Josh Mason: Um, no, it's just, this is a great [01:08:00] community. And, uh, if you, if there was any questions that didn't get covered today, I'm on LinkedIn, Josh Mason.
Uh, And feel free to reach out and ask any questions. Yes, definitely. Um, the whole purpose of this is to do exactly this. I want to spur people on. Um, uh, I, I'd rather be the, that person that, you know what, this person gave me a kick in the butt. This person helped me. This person answered the question. Then, um, uh, if I'm known as the guy that helped other people get into something rather than like the guy who's great, they were amazing at this or that, like, Oh my gosh, that's so fulfilling.
That's, it's, uh, it's the sort of thing that it's the reason why I want to keep doing it. Yeah. When I saw Justin get a job, when I saw Brady get a job, when I saw this work for you, like, oh my gosh, it empowered me so much more. Uh, I love it. It's what I like
Simon Linstead: the most about this. Let me [01:09:00] finish off by saying a massive thank you to you for everything you've done for me.
Um, especially on the support and the, I suppose we could say counselling sessions we've had over the time since we've known each other. If anyone's looking for counseling, Josh is awesome at that. Um, so, so do reach out for counseling or cyber security support. And again, if, if, um, if someone just wants to chat, I can't advise you how to get into the industry.
My route in is pretty unusual and pretty unique, but I think you'll find for more people you speak to in the industry, there's a lot of people like that. Um, it's just about finding, finding your own path. But what I am very good at is motivating people. So if you feel like you need a bit of motivation, Send me a message in the community.
I've got a calendar link that I can share with you where we can get 15 minutes, 20 minutes for a chat once a week if you want it. So the offer's there and I've allocated some time. Josh Mason, thank you so much for coming on the show. Um, everyone who's tuned in, thank you so, so much and enjoy the rest of, I think it's a holiday weekend over there for you guys and girls, isn't it?

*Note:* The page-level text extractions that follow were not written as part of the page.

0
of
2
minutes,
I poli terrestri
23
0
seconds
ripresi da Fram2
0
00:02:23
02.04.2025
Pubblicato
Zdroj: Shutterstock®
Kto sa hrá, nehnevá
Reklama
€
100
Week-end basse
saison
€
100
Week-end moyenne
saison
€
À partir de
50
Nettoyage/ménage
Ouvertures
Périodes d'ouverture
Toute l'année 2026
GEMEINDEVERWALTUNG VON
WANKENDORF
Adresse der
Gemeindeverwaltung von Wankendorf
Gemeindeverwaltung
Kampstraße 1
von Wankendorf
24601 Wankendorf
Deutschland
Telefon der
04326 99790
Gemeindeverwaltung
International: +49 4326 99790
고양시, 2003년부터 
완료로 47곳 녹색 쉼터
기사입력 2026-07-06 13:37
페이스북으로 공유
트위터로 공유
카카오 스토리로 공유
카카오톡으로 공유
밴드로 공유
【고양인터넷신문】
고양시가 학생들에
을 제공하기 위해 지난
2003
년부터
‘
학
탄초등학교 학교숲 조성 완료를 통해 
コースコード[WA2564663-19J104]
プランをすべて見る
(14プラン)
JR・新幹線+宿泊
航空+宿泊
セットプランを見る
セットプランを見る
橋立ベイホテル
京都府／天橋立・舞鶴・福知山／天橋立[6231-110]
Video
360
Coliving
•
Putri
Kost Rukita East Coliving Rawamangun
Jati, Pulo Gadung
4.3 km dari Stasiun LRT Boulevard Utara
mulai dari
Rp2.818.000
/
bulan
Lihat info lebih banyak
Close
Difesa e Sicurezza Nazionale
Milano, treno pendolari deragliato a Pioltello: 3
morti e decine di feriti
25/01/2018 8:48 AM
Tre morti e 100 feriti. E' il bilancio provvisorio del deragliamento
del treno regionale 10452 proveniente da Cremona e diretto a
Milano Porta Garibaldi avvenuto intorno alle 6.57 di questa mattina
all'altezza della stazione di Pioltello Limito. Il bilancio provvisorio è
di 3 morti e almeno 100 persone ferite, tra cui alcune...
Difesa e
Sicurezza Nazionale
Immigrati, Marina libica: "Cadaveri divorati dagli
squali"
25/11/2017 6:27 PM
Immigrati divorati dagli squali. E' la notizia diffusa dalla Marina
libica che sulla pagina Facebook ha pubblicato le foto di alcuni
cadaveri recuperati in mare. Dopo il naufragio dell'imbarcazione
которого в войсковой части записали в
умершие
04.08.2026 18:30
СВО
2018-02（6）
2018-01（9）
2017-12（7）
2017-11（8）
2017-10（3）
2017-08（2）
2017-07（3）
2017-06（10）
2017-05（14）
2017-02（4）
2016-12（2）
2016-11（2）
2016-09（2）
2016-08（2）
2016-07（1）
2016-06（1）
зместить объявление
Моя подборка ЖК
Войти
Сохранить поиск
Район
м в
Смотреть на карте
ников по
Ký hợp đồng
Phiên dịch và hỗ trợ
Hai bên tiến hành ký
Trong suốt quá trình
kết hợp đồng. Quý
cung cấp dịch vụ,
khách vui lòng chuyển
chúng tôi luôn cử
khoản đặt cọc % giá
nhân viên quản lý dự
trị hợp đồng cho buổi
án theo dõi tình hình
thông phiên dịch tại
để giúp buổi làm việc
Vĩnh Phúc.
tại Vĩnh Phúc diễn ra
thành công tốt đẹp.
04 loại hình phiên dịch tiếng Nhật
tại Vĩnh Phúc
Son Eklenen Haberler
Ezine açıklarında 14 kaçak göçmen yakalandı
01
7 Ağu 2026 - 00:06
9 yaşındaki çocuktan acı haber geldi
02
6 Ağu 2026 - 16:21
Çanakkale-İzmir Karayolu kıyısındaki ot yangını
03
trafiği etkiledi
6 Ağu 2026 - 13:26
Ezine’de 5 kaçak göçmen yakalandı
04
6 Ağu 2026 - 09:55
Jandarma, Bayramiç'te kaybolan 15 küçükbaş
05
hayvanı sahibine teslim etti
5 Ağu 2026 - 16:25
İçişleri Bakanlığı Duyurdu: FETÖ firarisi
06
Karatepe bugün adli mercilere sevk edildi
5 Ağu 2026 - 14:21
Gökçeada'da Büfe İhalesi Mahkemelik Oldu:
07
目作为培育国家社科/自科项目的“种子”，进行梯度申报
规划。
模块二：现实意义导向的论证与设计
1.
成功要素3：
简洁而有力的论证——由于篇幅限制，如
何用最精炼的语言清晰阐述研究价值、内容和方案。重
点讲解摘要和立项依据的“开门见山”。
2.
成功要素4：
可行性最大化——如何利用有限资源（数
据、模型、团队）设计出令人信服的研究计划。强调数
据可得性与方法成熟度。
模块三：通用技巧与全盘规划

Yep. [01:10:00] Not here. So, although, um, we are off to pick up a puppy. I'll finish with that on Sunday. Yeah. My dog passed away earlier this week and we live in a pretty rural location. Now I'm telling all the burglars our fears and my wife doesn't want to be on her own without a dog. So we're going to get a tiny little puppy.
There's a cross between a bull Mastiff and a cane Corso, which is going to grow to about 12 stone in weight, I think by the time it gets big. So it should be good. Are
Josh Mason: you going to post pictures on InfoCycle later? Of course I will. Okay. Yeah.
Simon Linstead: Good, good. Yeah. Josh, thank you, my friends. And we'll catch up next week.
And again, everyone else, thank you so much for tuning in. Hope to see you all again soon. See ya.